Passage shown —
━━━━━━
Chief Justice of the Vermont Supreme Court
- In office 1959–1963
- Preceded by: Walter H. Cleary
- Succeeded by: James Stuart Holden

Associate Justice of the Vermont Supreme Court
- In office 1955–1959
- Preceded by: Olin M. Jeffords
- Succeeded by: Milford K. Smith

Judge of the Vermont Superior Court
- In office 1949–1955
- Preceded by: Samuel H. Blackmer
- Succeeded by: Natt L. Divoll Jr.

Member of the Vermont House of Representatives from Hyde Park
- In office 1949–1949
- Preceded by: Lula Fletcher Potter
- Succeeded by: O. H. Cook

Judge of the Probate Court for Lamoille County, Vermont
- In office 1941–1949
- Preceded by: Noyes G. Wood
- Succeeded by: Leon E. Ellsworth

State's Attorney for Lamoille County, Vermont
- In office 1928–1935
- Preceded by: Leon E. Ellsworth
- Succeeded by: Clifton G. Parker

Personal details
- Born: May 21, 1898 Hyde Park, Vermont, U.S.
- Died: April 9, 1964 (aged 65) Burlington, Vermont
- Resting place: Hyde Park Village Cemetery, Hyde Park Village, Vermont
- Party: Republican
- Spouse: Dorothy Elizabeth Poustie (m. 1928-1964, his death)
- Relations: Roger W. Hulburd (father)
- Children: 3
- Education: University of Vermont (BA) University of Wisconsin–Madison (MA) Harvard University (LLB)
- Profession: Attorney

= Benjamin N. Hulburd =

American judge (1898–1964)

Benjamin Noyes Hulburd (May 21, 1898 – April 9, 1964) was an American attorney, politician, and judge who served as an associate justice of the Vermont Supreme Court from 1955 to 1959, and chief justice from 1959 to 1963.

==Early life and education==
Hulburd was born in Hyde Park, Vermont on May 21, 1898, the son of Roger W. Hulburd and Mabel Julia (Noyes) Hulburd. He graduated from the University of Vermont in 1920, and received his Master of Arts degree from the University of Wisconsin–Madison in 1924. In 1928, he received his LL.B. from Harvard Law School and was admitted to the bar.

==Career==
Hulburd began a practice in Hyde Park in 1928. A Republican, he was elected state's attorney of Lamoille County soon after becoming a lawyer, and he served until 1935. Hulburd also served in local offices including school board member and village trustee. In 1940, Hulburd was elected Lamoille County Probate Judge, and he served from 1941 to 1949. In 1948, Hulburd was a delegate to the Republican National Convention. He was elected to the Vermont House of Representatives later that year, and he served during the session of 1949.

In 1949, Hulburd was appointed to the Vermont Superior Court. He served until 1955, and advanced through seniority to become the court's chief judge. In 1955, Hulburd was appointed as an associate justice of the Vermont Supreme Court, in keeping with Vermont's tradition of promoting the chief judge of the Superior Court. He succeeded Olin M. Jeffords, who was promoted to chief justice.
━━━━━━
What to produce —
Please answer these questions from the passage on Benjamin N. Hulburd, one per line:
1. Who succeeded him as chief justice of the Vermont Supreme Court?
2. In what year did he receive his Master of Arts degree from the University of Wisconsin–Madison?
3. What is his resting place?
The records have no connection to the passage on Benjamin N. Hulburd.

(Text extractions from pages)
━━━━━━
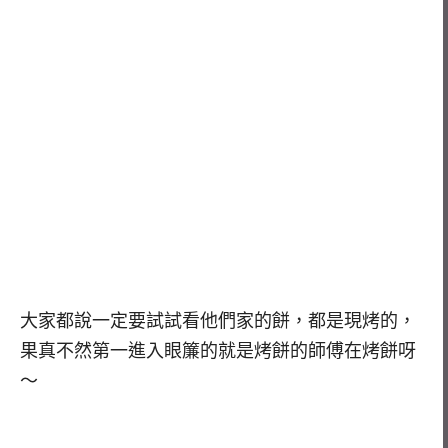
大家都說一定要試試看他們家的餅，都是現烤的，
果真不然第一進入眼簾的就是烤餅的師傅在烤餅呀
～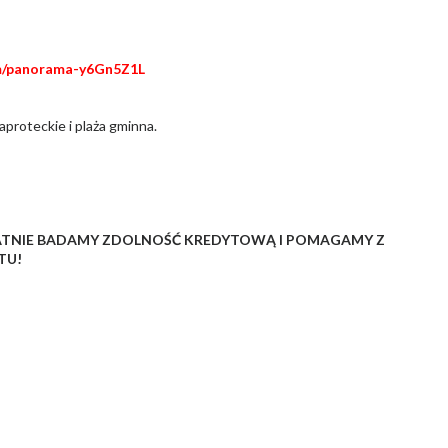
com/panorama-y6Gn5Z1L
aproteckie i plaża gminna.
ATNIE BADAMY ZDOLNOŚĆ KREDYTOWĄ I POMAGAMY Z
TU!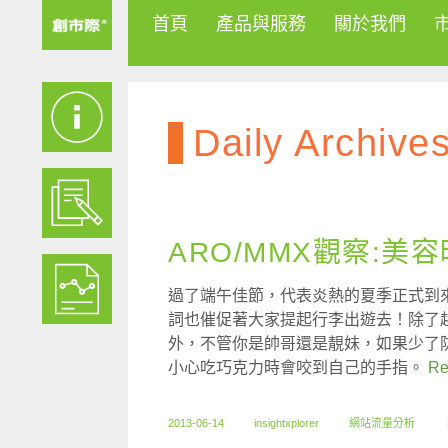
首頁
產品與服務
關於我們
Daily Archive
ARO/MMX觀察:美
過了端午佳節，代表炎熱的夏季正式到
詞也催促著大家提起行李出遊去！除了
外，不管你是帥哥還是靚妹，如果少了
小心吃巧克力時會咬到自己的手指。
Re
2013-06-14
insightxplorer
網站流量分析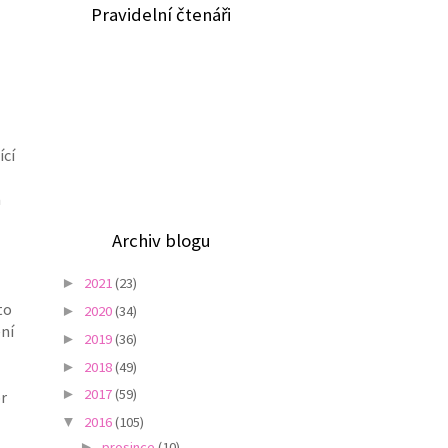
Pravidelní čtenáři
ící
a
Archiv blogu
2021
(23)
►
to
2020
(34)
►
ní
2019
(36)
►
2018
(49)
►
2017
(59)
►
r
2016
(105)
▼
prosince
(10)
►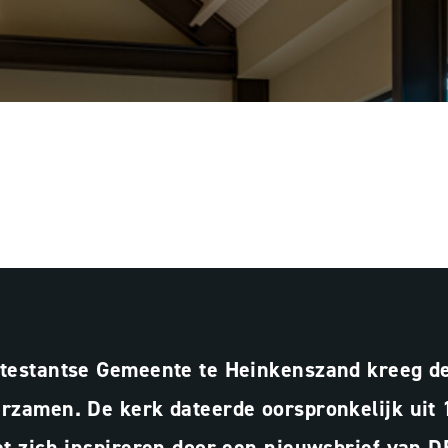
 GEMEENTE
, HEINKENSZAND
otestantse Gemeente te Heinkenszand kreeg 
rzamen. De kerk dateerde oorspronkelijk uit
et zich inspireren door een nieuwsbrief van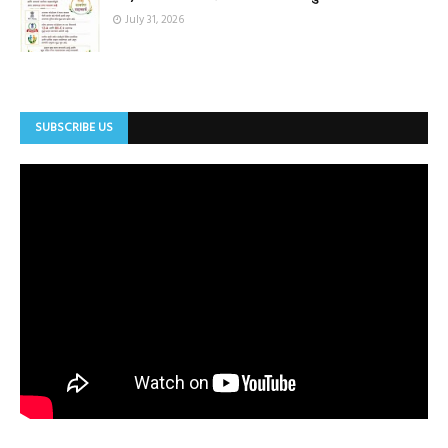
July 31, 2026
SUBSCRIBE US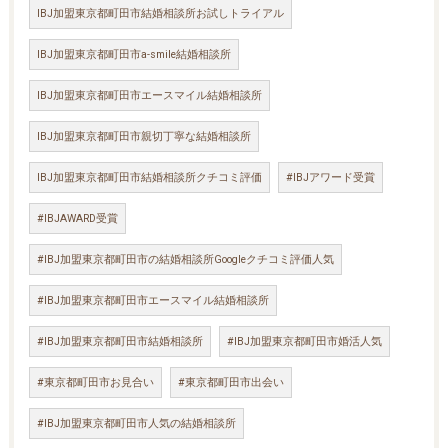
IBJ加盟東京都町田市結婚相談所お試しトライアル
IBJ加盟東京都町田市a-smile結婚相談所
IBJ加盟東京都町田市エースマイル結婚相談所
IBJ加盟東京都町田市親切丁寧な結婚相談所
IBJ加盟東京都町田市結婚相談所クチコミ評価
#IBJアワード受賞
#IBJAWARD受賞
#IBJ加盟東京都町田市の結婚相談所Googleクチコミ評価人気
#IBJ加盟東京都町田市エースマイル結婚相談所
#IBJ加盟東京都町田市結婚相談所
#IBJ加盟東京都町田市婚活人気
#東京都町田市お見合い
#東京都町田市出会い
#IBJ加盟東京都町田市人気の結婚相談所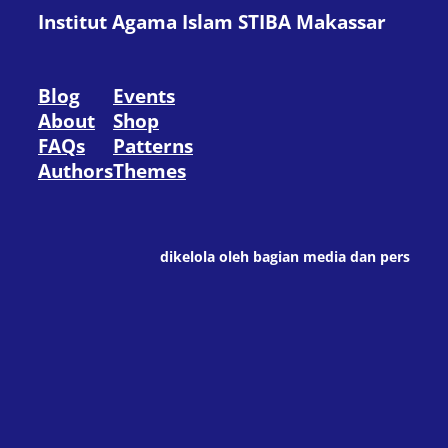
Institut Agama Islam STIBA Makassar
Blog
Events
About
Shop
FAQs
Patterns
Authors
Themes
dikelola oleh bagian media dan pers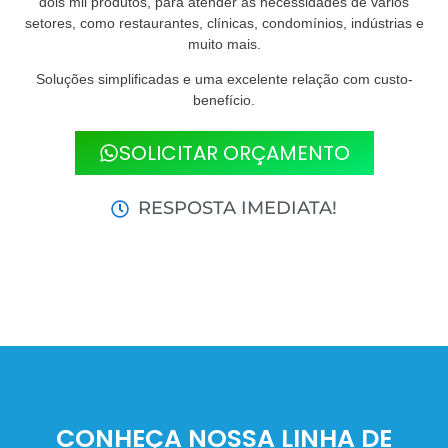
dois mil produtos, para atender às necessidades de vários
setores, como restaurantes, clínicas, condomínios, indústrias e
muito mais.
Soluções simplificadas e uma excelente relação com custo-
benefício.
SOLICITAR ORÇAMENTO
RESPOSTA IMEDIATA!
CONHEÇA NOSSA LINHA DE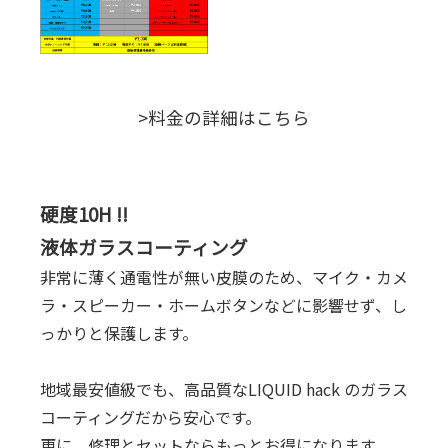
>料金の詳細はこちら
硬度10H !!
液体ガラスコーティング
非常に薄く通電性が無い皮膜のため、マイク・カメ
ラ・スピーカー・ホームボタンなどに影響せず、し
っかりと保護します。
地域最安値級でも、高品質なLIQUID hack のガラス
コーティングだから安心です。
更に、修理とセットならもっとお得になります。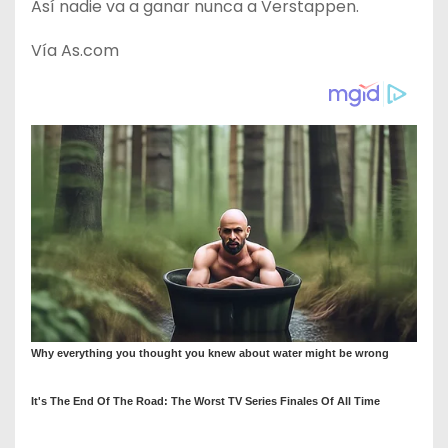
Así nadie va a ganar nunca a Verstappen.
Vía As.com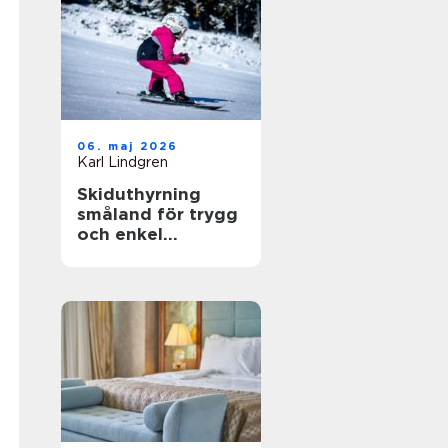
06. maj 2026
Karl Lindgren
Skiduthyrning
småland för trygg
och enkel
skidåkning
━━━━━━
Response area —
1. James Stuart Holden
2. 1924
3. Hyde Park Village Cemetery, Hyde Park Village, Vermont